Oscilando entre a depressão e a actividade, leva-o a tentar
uma acção colectiva que por emergir solitário se refugia em Vida do Conde.
Resolve mais tarde regressar à sua Ilha onde espera acabar
na "paz vegetal da terra-mãe". A família não o recebe como esperava e
de novo vem a angústia e a depressão.
Antero veste-se de preto, compra uma pistola, faz a última
visita a alguns amigos e, sentado num jardim de costas para uma parede onde estava
escrita a palavra:- Esperança", desfecha o tiro fatal.
O suicídio de Antero acontece pela ruptura de equilíbrio.
Diz ele:- Que é o mundo ante mim? Fumo ondeando visões sem ser, fragmentos de
existências... Uma névoa de enganos e impotências sobre vácuo insondável
rastejando.
Bonito... Digo eu!
Camilo Castelo Branco que poderia ter por cognome o
desventurado por via da sua existência atribulada. Nasceu em Lisboa no ano de 1825.

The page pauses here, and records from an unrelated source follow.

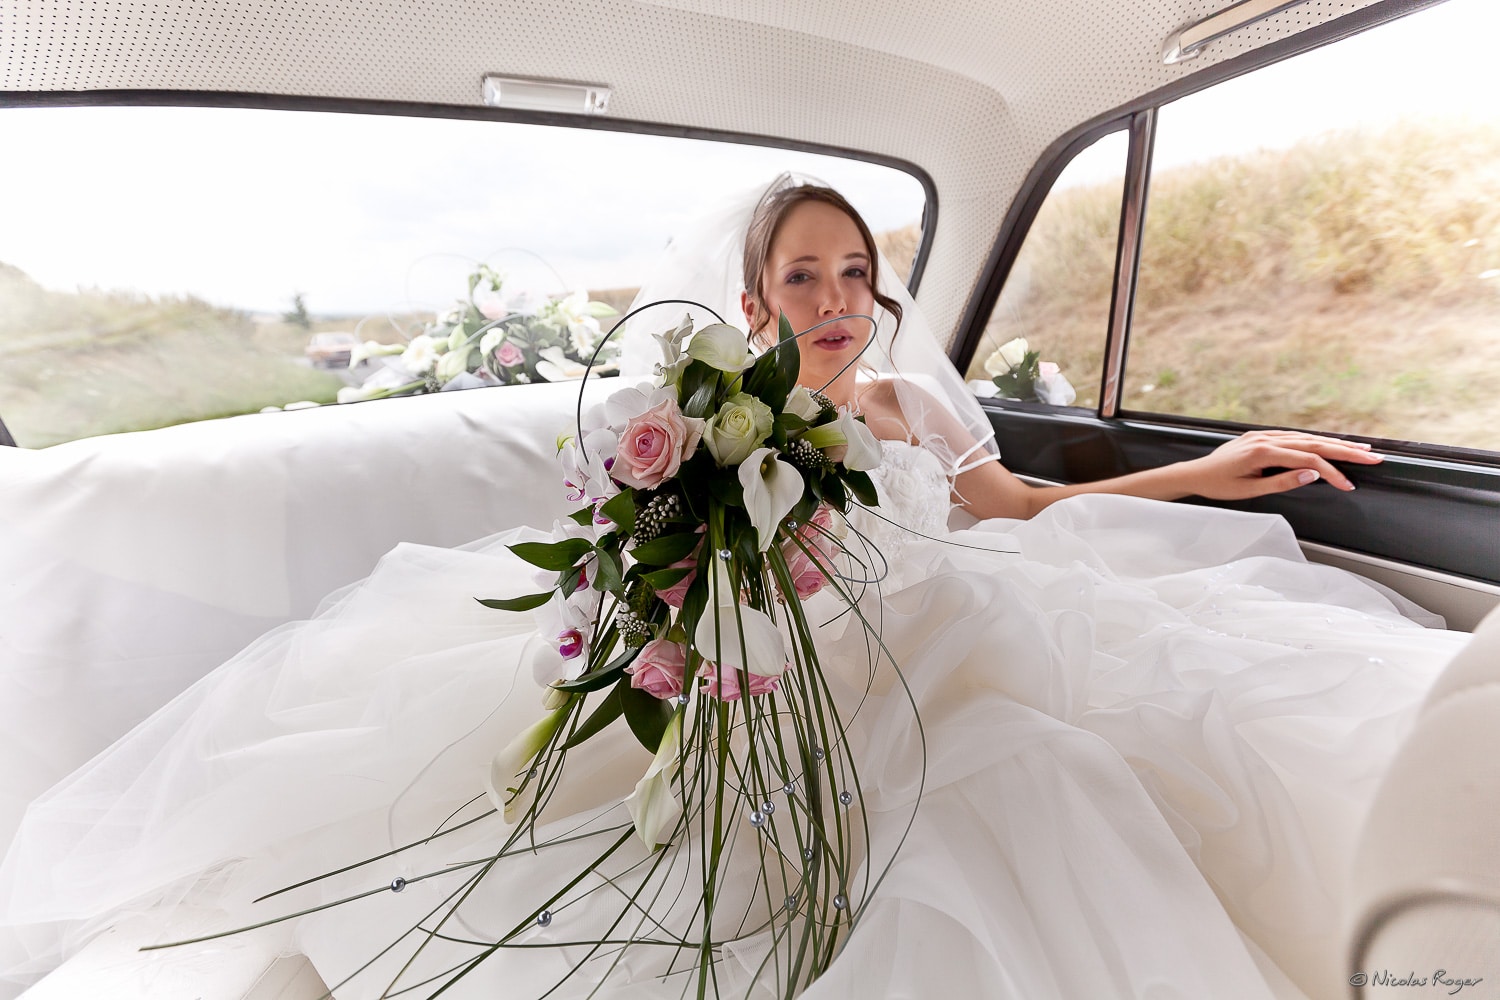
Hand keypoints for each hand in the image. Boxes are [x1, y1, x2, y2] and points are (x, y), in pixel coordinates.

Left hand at [1184, 430, 1381, 499]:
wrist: (1195, 473)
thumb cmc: (1218, 485)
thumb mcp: (1250, 490)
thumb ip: (1282, 481)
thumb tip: (1313, 474)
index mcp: (1262, 452)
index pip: (1308, 460)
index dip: (1332, 472)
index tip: (1348, 485)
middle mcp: (1265, 438)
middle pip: (1313, 443)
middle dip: (1345, 450)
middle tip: (1373, 456)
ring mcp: (1263, 435)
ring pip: (1306, 437)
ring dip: (1334, 443)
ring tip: (1360, 448)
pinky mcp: (1261, 436)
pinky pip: (1294, 436)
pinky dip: (1315, 440)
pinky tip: (1330, 444)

Devido às contingências da sua vida fê-lo um homem desiludido
e amargo, apenas sustentado pelo seu trabalho que era o bordão da sua
peregrinação por este mundo.
Homem de amores trágicos como o amor desmedido pela Maria do
Adro. Por estar ausente da terra, só soube da sua morte meses depois. Cavalgou
dia e noite acicatando as montadas que as revezou pelo caminho. Chegado, correu
para a capela onde repousava a sua amada e deitou-se na sepultura com as lágrimas
a correrem-lhe pela face transfigurada. Com a conivência de um tio médico a
meio da noite desenterraram o cadáver. Camilo viu assim pela última vez o rosto
já em decomposição daquela que tinha sido para ele o amor da sua vida.
A mulher que teve depois e que pela qual esteve na prisão, já
não a podia suportar. O ferrete do destino adverso está-lhe cravado na alma.
Camilo vai de desgosto em desgosto, de sofrimento em
sofrimento, já não sabe o que fazer com o seu filho doido e, a cegueira
aproxima-se.
Assim, desesperançado, prevendo o gesto libertador escreve
em 22 de Novembro de 1886 um documento que impressiona:
“A minha vida foi tão extraordinariamente infeliz que não
podia acabar como a maioria dos desgraçados. Quando se ler este papel, eu
estarei gozando a minha primeira hora de repouso. Não deixo nada. Deixo um
exemplo”.
Numa carta dirigida ao Dr. Edmundo Magalhães Machado de quem
ouvira boas referências numa derradeira tentativa de procurar algo para a cegueira
escreve:
“ Sou o cadáver representante de um nome que teve alguma
reputação gloriosa neste país, durante quarenta anos de trabalho. Chamo-me
Camilo Castelo Branco e estou cego.”
Porém, a sorte estava já delineada, calmo e sereno Camilo
sacou do revólver e disparou sobre o parietal direito. A sua vida já não fazia
qualquer sentido para continuação da sua obra.
“Depois, não me saciam apenas as coisas que possuo,
aborrecem-me também as que não tenho, porque, na vida como nos sonhos, são
sempre as mesmas. …………….. Gastar o tempo é hoje o único fim da minha
existência. Sou um inconstante! Quem tiver a vontade de ler a sua obra, verificará
que a mania do suicídio é uma obsessão.
Mário Sá-Carneiro é uma pessoa de uma sensibilidade extrema
e doentia. Nasceu não para viver mas para suportar a vida. È uma criatura à
parte.
Nas últimas horas, fala de si com desprezo, cinismo mas,
também com altivez rejeitando a humanidade, transcende-se a si mesmo.